▶ **EXERCISE GOAL**: Word for word, copy out the data below, omitting pictures.

Data records
-=-=-
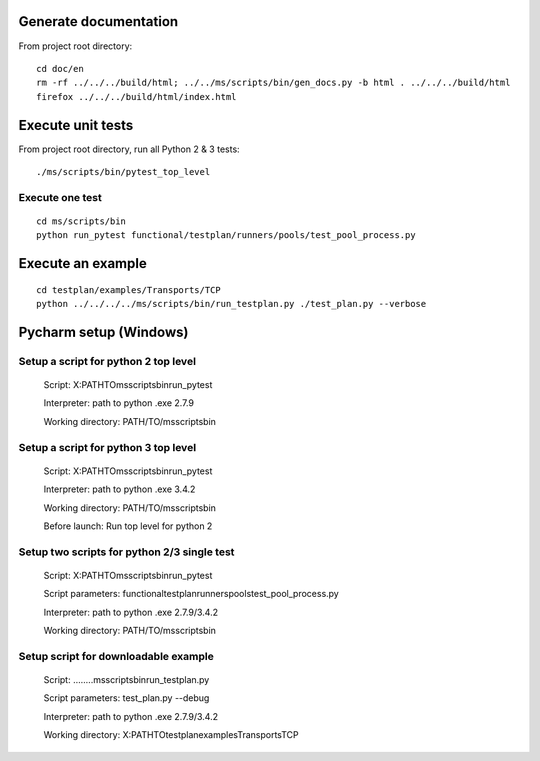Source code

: Generate documentation
======================
From project root directory:

::

    cd doc/en
    rm -rf ../../../build/html; ../../ms/scripts/bin/gen_docs.py -b html . ../../../build/html
    firefox ../../../build/html/index.html


Execute unit tests
==============
From project root directory, run all Python 2 & 3 tests:

::

    ./ms/scripts/bin/pytest_top_level


Execute one test
----------------
::

    cd ms/scripts/bin
    python run_pytest functional/testplan/runners/pools/test_pool_process.py


Execute an example
==================

::

    cd testplan/examples/Transports/TCP
    python ../../../../ms/scripts/bin/run_testplan.py ./test_plan.py --verbose


Pycharm setup (Windows)
==============

Setup a script for python 2 top level
-------------------------------------
    Script:
    X:\PATH\TO\ms\scripts\bin\run_pytest

    Interpreter:
    path to python .exe 2.7.9

    Working directory:
    PATH/TO/ms\scripts\bin


Setup a script for python 3 top level
-------------------------------------
    Script:
    X:\PATH\TO\ms\scripts\bin\run_pytest

    Interpreter:
    path to python .exe 3.4.2

    Working directory:
    PATH/TO/ms\scripts\bin

    Before launch:
    Run top level for python 2


Setup two scripts for python 2/3 single test
--------------------------------------------
    Script:
    X:\PATH\TO\ms\scripts\bin\run_pytest

    Script parameters:
    functional\testplan\runners\pools\test_pool_process.py

    Interpreter:
    path to python .exe 2.7.9/3.4.2

    Working directory:
    PATH/TO/ms\scripts\bin


Setup script for downloadable example
-------------------------------------
    Script:
    ..\..\..\..\ms\scripts\bin\run_testplan.py

    Script parameters:
    test_plan.py --debug

    Interpreter:
    path to python .exe 2.7.9/3.4.2

    Working directory:
    X:\PATH\TO\testplan\examples\Transports\TCP

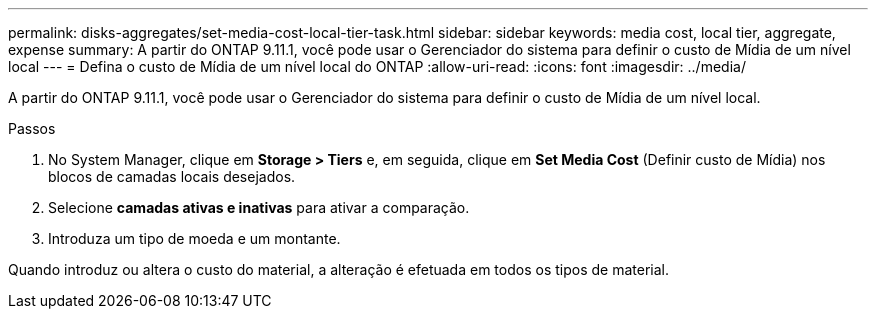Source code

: ---
permalink: disks-aggregates/set-media-cost-local-tier-task.html 
sidebar: sidebar 
keywords: media cost, local tier, aggregate, expense 
summary: A partir do ONTAP 9.11.1, você pode usar o Gerenciador do sistema para definir o custo de Mídia de um nível local 
---
= Defina o custo de Mídia de um nível local do ONTAP
:allow-uri-read: 
:icons: font
:imagesdir: ../media/


[role="lead"]
A partir do ONTAP 9.11.1, você pode usar o Gerenciador do sistema para definir o custo de Mídia de um nível local.

.Passos
. No System Manager, clique em *Storage > Tiers* e, em seguida, clique em *Set Media Cost* (Definir custo de Mídia) nos blocos de camadas locais desejados.
. Selecione *camadas ativas e inativas* para ativar a comparação.
. Introduza um tipo de moeda e um montante.


Quando introduz ou altera o custo do material, a alteração é efetuada em todos os tipos de material.
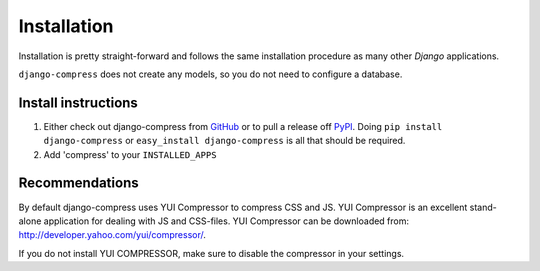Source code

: .. _ref-installation:

============
Installation
============

Installation is pretty straight-forward and follows the same installation
procedure as many other *Django* applications.

``django-compress`` does not create any models, so you do not need to configure a database.

Install instructions
====================

1. Either check out django-compress from GitHub_ or to pull a release off PyPI_.
   Doing ``pip install django-compress`` or ``easy_install django-compress`` is all that should be required.

2. Add 'compress' to your ``INSTALLED_APPS``


.. _GitHub: http://github.com/pelme/django-compress
.. _PyPI: http://pypi.python.org/

Recommendations
===============

By default django-compress uses YUI Compressor to compress CSS and JS.
YUI Compressor is an excellent stand-alone application for dealing with JS and CSS-files.
YUI Compressor can be downloaded from: http://developer.yahoo.com/yui/compressor/.

If you do not install YUI COMPRESSOR, make sure to disable the compressor in your settings.
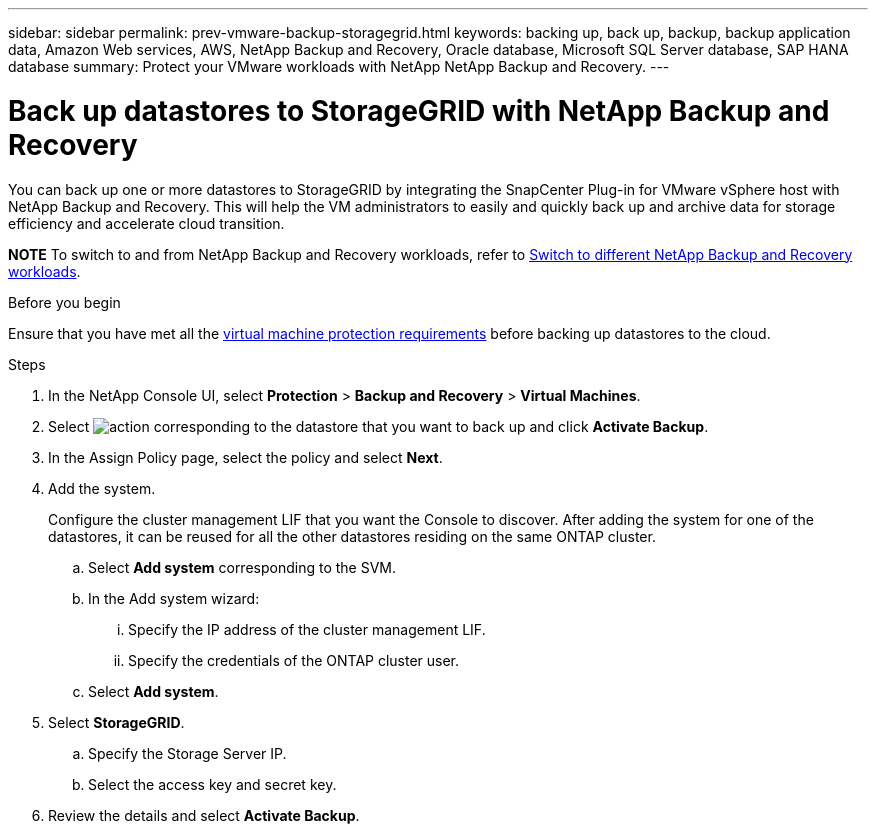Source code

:---
sidebar: sidebar
permalink: prev-vmware-backup-storagegrid.html
keywords: backing up, back up, backup, backup application data, Amazon Web services, AWS, NetApp Backup and Recovery, Oracle database, Microsoft SQL Server database, SAP HANA database
summary: Protect your VMware workloads with NetApp NetApp Backup and Recovery. 
---

= Back up datastores to StorageGRID with NetApp Backup and Recovery
:hardbreaks:
:nofooter:
:icons: font
:linkattrs:
:imagesdir: ./media/

[.lead]
You can back up one or more datastores to StorageGRID by integrating the SnapCenter Plug-in for VMware vSphere host with NetApp Backup and Recovery. This will help the VM administrators to easily and quickly back up and archive data for storage efficiency and accelerate cloud transition.

====
*NOTE*   To switch to and from NetApp Backup and Recovery workloads, refer to link:br-start-switch-ui.html[Switch to different NetApp Backup and Recovery workloads].
====



.Before you begin
Ensure that you have met all the link:prev-vmware-prereqs.html[virtual machine protection requirements] before backing up datastores to the cloud.

.Steps

. In the NetApp Console UI, select *Protection* > *Backup and Recovery* > *Virtual Machines*.
. Select image:icon-action.png[action] corresponding to the datastore that you want to back up and click *Activate Backup*.
. In the Assign Policy page, select the policy and select *Next*.
. Add the system.
+
Configure the cluster management LIF that you want the Console to discover. After adding the system for one of the datastores, it can be reused for all the other datastores residing on the same ONTAP cluster.
+
.. Select *Add system* corresponding to the SVM.
.. In the Add system wizard:
... Specify the IP address of the cluster management LIF.
... Specify the credentials of the ONTAP cluster user.
.. Select *Add system*.
. Select *StorageGRID*.
.. Specify the Storage Server IP.
.. Select the access key and secret key.
. Review the details and select *Activate Backup*.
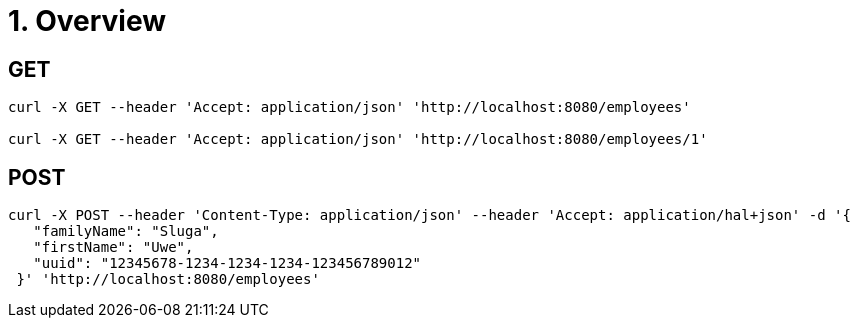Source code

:= 1. Overview

== GET

----
curl -X GET --header 'Accept: application/json' 'http://localhost:8080/employees'

curl -X GET --header 'Accept: application/json' 'http://localhost:8080/employees/1'
----

== POST

----
curl -X POST --header 'Content-Type: application/json' --header 'Accept: application/hal+json' -d '{
   "familyName": "Sluga", 
   "firstName": "Uwe", 
   "uuid": "12345678-1234-1234-1234-123456789012" 
 }' 'http://localhost:8080/employees'
----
-=-=-
▶ **EXERCISE OUTPUT**:
Source code

: Generate documentation
======================
From project root directory:

::

    cd doc/en
    rm -rf ../../../build/html; ../../ms/scripts/bin/gen_docs.py -b html . ../../../build/html
    firefox ../../../build/html/index.html


Execute unit tests
==============
From project root directory, run all Python 2 & 3 tests:

::

    ./ms/scripts/bin/pytest_top_level


Execute one test
----------------
::

    cd ms/scripts/bin
    python run_pytest functional/testplan/runners/pools/test_pool_process.py


Execute an example
==================

::

    cd testplan/examples/Transports/TCP
    python ../../../../ms/scripts/bin/run_testplan.py ./test_plan.py --verbose


Pycharm setup (Windows)
==============

Setup a script for python 2 top level
-------------------------------------
    Script:
    X:\PATH\TO\ms\scripts\bin\run_pytest

    Interpreter:
    path to python .exe 2.7.9

    Working directory:
    PATH/TO/ms\scripts\bin


Setup a script for python 3 top level
-------------------------------------
    Script:
    X:\PATH\TO\ms\scripts\bin\run_pytest

    Interpreter:
    path to python .exe 3.4.2

    Working directory:
    PATH/TO/ms\scripts\bin

    Before launch:
    Run top level for python 2


Setup two scripts for python 2/3 single test
--------------------------------------------
    Script:
    X:\PATH\TO\ms\scripts\bin\run_pytest

    Script parameters:
    functional\testplan\runners\pools\test_pool_process.py

    Interpreter:
    path to python .exe 2.7.9/3.4.2

    Working directory:
    PATH/TO/ms\scripts\bin


Setup script for downloadable example
-------------------------------------
    Script:
    ..\..\..\..\ms\scripts\bin\run_testplan.py

    Script parameters:
    test_plan.py --debug

    Interpreter:
    path to python .exe 2.7.9/3.4.2

    Working directory:
    X:\PATH\TO\testplan\examples\Transports\TCP

Source code

: ---
permalink: disks-aggregates/set-media-cost-local-tier-task.html 
sidebar: sidebar 
keywords: media cost, local tier, aggregate, expense 
summary: A partir do ONTAP 9.11.1, você pode usar o Gerenciador do sistema para definir o custo de Mídia de um nível local 
---
= Defina o custo de Mídia de um nível local do ONTAP
:allow-uri-read: 
:icons: font
:imagesdir: ../media/


[role="lead"]
A partir do ONTAP 9.11.1, você pode usar o Gerenciador do sistema para definir o custo de Mídia de um nível local.

.Passos
. No System Manager, clique em *Storage > Tiers* e, em seguida, clique em *Set Media Cost* (Definir custo de Mídia) nos blocos de camadas locais desejados.
. Selecione *camadas ativas e inativas* para ativar a comparação.
. Introduza um tipo de moeda e um montante.


Quando introduz ou altera o custo do material, a alteração é efetuada em todos os tipos de material.
Source code

: .. _ref-installation:

============
Installation
============

Installation is pretty straight-forward and follows the same installation
procedure as many other *Django* applications.

``django-compress`` does not create any models, so you do not need to configure a database.

Install instructions
====================

1. Either check out django-compress from GitHub_ or to pull a release off PyPI_.
   Doing ``pip install django-compress`` or ``easy_install django-compress`` is all that should be required.

2. Add 'compress' to your ``INSTALLED_APPS``


.. _GitHub: http://github.com/pelme/django-compress
.. _PyPI: http://pypi.python.org/

Recommendations
===============

By default django-compress uses YUI Compressor to compress CSS and JS.
YUI Compressor is an excellent stand-alone application for dealing with JS and CSS-files.
YUI Compressor can be downloaded from: http://developer.yahoo.com/yui/compressor/.

If you do not install YUI COMPRESSOR, make sure to disable the compressor in your settings.
Source code

:---
sidebar: sidebar
permalink: prev-vmware-backup-storagegrid.html
keywords: backing up, back up, backup, backup application data, Amazon Web services, AWS, NetApp Backup and Recovery, Oracle database, Microsoft SQL Server database, SAP HANA database
summary: Protect your VMware workloads with NetApp NetApp Backup and Recovery. 
---

= Back up datastores to StorageGRID with NetApp Backup and Recovery
:hardbreaks:
:nofooter:
:icons: font
:linkattrs:
:imagesdir: ./media/

[.lead]
You can back up one or more datastores to StorageGRID by integrating the SnapCenter Plug-in for VMware vSphere host with NetApp Backup and Recovery. This will help the VM administrators to easily and quickly back up and archive data for storage efficiency and accelerate cloud transition.

====
*NOTE*   To switch to and from NetApp Backup and Recovery workloads, refer to link:br-start-switch-ui.html[Switch to different NetApp Backup and Recovery workloads].
====



.Before you begin
Ensure that you have met all the link:prev-vmware-prereqs.html[virtual machine protection requirements] before backing up datastores to the cloud.

.Steps

. In the NetApp Console UI, select *Protection* > *Backup and Recovery* > *Virtual Machines*.
. Select image:icon-action.png[action] corresponding to the datastore that you want to back up and click *Activate Backup*.
. In the Assign Policy page, select the policy and select *Next*.
. Add the system.
+
Configure the cluster management LIF that you want the Console to discover. After adding the system for one of the datastores, it can be reused for all the other datastores residing on the same ONTAP cluster.
+
.. Select *Add system* corresponding to the SVM.
.. In the Add system wizard:
... Specify the IP address of the cluster management LIF.
... Specify the credentials of the ONTAP cluster user.
.. Select *Add system*.
. Select *StorageGRID*.
.. Specify the Storage Server IP.
.. Select the access key and secret key.
. Review the details and select *Activate Backup*.
Source code

:= 1. Overview

== GET

----
curl -X GET --header 'Accept: application/json' 'http://localhost:8080/employees'

curl -X GET --header 'Accept: application/json' 'http://localhost:8080/employees/1'
----

== POST

----
curl -X POST --header 'Content-Type: application/json' --header 'Accept: application/hal+json' -d '{
   "familyName": "Sluga", 
   "firstName": "Uwe", 
   "uuid": "12345678-1234-1234-1234-123456789012" 
 }' 'http://localhost:8080/employees'
----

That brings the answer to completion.